The Garden of the Future

Big changes are coming to the Norfolk Botanical Gardens. As members we get the newsletters and the press releases and all that fun stuff and there are exciting things on the horizon. The gardens are about to go through a lot of changes and it is going to be great. A lot more non-native plants are going to be brought in and areas are going to be added and expanded and it will all be ready in 2023.

That sounds like a long way off to some people but it is only two years from now. The real changes to the gardens aren’t anything anyone living now will see in their lifetimes. The gardens have replanted long-leaf pines that were native to this area at the time that the first British arrived. The British arrived and they scarred the land and left damages that take a long time to heal. It is said that the coastal forests of Virginia once rivaled the red wood forests of California, but the trees here were so good for building that now none remain.

The Norfolk Botanical Gardens planted long-leaf pines. You can go and look at the saplings now but the trees take 100 years to reach maturity. 100 years to grow into what they are meant to be and that is only a fraction of what is possible. Trees don’t stop growing. They add more rings.

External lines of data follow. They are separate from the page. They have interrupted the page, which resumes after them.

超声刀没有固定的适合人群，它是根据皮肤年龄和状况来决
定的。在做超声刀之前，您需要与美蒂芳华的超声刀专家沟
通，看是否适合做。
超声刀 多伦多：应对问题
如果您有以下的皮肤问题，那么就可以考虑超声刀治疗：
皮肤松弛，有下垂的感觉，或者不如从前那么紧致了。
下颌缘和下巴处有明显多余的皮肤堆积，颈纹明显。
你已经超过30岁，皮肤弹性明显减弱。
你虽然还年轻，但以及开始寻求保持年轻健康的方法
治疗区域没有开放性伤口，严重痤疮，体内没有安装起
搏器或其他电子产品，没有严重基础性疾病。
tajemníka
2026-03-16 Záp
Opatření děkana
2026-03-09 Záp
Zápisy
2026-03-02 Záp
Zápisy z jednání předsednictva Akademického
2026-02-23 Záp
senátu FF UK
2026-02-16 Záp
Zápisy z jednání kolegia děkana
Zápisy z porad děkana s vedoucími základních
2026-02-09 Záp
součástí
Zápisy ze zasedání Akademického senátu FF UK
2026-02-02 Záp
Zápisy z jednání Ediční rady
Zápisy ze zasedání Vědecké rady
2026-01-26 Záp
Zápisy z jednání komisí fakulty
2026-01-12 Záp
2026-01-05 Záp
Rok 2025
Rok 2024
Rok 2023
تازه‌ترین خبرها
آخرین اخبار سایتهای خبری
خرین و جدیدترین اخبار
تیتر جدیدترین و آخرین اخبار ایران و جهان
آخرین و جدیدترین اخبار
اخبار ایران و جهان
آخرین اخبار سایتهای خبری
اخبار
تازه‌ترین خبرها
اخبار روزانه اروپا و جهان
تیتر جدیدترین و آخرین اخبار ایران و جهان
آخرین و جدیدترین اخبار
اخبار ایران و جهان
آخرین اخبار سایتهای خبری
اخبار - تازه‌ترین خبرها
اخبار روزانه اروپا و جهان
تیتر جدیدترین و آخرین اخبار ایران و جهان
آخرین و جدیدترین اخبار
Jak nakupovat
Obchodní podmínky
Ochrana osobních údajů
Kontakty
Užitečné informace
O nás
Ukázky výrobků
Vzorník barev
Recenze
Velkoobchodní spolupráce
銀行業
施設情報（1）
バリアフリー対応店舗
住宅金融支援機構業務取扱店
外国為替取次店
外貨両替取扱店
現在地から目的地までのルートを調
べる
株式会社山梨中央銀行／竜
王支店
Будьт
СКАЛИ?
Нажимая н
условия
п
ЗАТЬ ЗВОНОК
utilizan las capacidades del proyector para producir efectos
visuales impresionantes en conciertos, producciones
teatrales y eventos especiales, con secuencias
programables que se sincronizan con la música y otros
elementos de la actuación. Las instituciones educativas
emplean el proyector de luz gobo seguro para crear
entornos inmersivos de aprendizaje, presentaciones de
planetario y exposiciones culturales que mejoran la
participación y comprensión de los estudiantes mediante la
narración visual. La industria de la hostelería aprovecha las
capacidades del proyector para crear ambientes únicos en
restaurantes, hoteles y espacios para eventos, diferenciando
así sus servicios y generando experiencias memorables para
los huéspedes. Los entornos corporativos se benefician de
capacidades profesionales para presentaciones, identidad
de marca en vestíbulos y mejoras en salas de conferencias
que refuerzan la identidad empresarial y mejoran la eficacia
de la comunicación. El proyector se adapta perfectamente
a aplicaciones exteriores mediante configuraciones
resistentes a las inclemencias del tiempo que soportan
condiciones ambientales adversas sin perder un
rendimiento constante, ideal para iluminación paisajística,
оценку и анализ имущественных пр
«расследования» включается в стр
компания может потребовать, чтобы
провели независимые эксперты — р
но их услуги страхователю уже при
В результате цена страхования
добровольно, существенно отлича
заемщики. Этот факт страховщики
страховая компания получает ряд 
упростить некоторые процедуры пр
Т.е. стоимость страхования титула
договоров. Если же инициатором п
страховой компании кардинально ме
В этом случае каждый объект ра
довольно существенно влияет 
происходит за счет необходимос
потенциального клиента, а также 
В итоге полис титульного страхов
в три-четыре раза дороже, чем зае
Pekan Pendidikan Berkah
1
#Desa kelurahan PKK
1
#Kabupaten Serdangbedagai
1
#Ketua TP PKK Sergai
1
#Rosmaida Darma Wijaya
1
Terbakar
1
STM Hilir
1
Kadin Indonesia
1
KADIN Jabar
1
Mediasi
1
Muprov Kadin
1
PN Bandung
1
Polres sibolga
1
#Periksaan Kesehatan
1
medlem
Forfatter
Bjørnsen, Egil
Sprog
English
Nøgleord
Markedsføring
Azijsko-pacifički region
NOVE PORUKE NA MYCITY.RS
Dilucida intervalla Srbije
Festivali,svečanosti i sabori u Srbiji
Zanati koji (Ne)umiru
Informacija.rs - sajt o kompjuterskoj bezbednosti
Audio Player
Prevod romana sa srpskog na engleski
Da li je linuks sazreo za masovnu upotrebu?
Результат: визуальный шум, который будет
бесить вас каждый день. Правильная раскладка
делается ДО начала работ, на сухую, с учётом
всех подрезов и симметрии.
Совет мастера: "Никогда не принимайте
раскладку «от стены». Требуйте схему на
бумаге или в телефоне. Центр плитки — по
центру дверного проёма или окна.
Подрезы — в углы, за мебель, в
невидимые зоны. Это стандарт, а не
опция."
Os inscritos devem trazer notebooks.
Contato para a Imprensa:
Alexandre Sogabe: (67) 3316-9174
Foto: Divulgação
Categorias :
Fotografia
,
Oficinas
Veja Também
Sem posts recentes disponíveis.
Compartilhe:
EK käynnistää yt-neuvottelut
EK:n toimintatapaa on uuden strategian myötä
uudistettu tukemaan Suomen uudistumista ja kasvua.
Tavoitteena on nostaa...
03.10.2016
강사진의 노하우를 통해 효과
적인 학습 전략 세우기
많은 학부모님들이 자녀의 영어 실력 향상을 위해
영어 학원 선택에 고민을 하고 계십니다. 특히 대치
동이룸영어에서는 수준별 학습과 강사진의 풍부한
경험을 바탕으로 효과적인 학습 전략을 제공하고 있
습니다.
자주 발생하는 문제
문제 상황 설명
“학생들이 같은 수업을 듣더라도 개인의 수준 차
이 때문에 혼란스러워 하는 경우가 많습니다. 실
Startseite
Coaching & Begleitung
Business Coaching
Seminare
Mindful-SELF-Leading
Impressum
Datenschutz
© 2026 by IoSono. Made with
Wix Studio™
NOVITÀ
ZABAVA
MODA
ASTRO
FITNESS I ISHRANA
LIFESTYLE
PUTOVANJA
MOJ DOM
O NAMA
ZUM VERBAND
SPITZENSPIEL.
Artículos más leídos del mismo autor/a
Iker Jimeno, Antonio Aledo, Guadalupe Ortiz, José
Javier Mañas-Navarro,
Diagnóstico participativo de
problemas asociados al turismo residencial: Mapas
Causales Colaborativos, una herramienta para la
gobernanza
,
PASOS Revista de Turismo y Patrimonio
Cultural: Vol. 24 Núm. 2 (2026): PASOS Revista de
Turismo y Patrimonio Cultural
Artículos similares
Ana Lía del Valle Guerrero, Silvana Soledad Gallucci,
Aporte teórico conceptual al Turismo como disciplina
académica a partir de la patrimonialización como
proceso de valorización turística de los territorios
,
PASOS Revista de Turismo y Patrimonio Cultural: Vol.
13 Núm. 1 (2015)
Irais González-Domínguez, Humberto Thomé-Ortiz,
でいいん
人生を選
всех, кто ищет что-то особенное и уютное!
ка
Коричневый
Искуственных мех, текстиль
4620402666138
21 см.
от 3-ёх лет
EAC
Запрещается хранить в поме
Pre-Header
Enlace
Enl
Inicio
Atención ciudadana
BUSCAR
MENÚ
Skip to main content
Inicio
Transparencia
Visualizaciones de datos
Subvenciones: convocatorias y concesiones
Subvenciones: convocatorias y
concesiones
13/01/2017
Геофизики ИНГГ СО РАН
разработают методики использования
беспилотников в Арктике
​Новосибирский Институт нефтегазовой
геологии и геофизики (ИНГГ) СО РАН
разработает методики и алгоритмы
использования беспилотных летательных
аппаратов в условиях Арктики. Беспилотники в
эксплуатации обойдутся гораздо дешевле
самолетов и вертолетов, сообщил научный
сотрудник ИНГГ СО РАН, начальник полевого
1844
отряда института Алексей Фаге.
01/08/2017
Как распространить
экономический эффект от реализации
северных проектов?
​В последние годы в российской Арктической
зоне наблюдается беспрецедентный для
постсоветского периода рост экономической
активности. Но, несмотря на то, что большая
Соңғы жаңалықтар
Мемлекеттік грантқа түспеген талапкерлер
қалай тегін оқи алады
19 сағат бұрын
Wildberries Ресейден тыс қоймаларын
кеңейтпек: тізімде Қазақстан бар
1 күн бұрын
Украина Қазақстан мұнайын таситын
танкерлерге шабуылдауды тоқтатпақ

When these trees are at maturity they will reach the heavens and be an impressive sight, indeed, but no one living today will see it. I know I will not be around in 100 years and I doubt my children will either. Perhaps the grandkids I have will be, and I can tell them to go see the trees for me in 2121.

That is such a long way off. I don’t know if that will even be my grandkids. Or it could be if they live to 80 or my children wait like me. I don’t think I will get to see my great-grandkids but I can put it in my will that my grandkids have to tell their children to go see the trees for me.

The action by the Norfolk Botanical Gardens is what it means to be human. It is an action that benefits no one living today. The gardens could have used that space and planted flowers or trees that will reach maturity and bloom much sooner but instead they are using it to revive a species that was lost to the region that no one will see at maturity until 100 years from now.

It is always best to keep in mind that we are borrowing the planet from the future.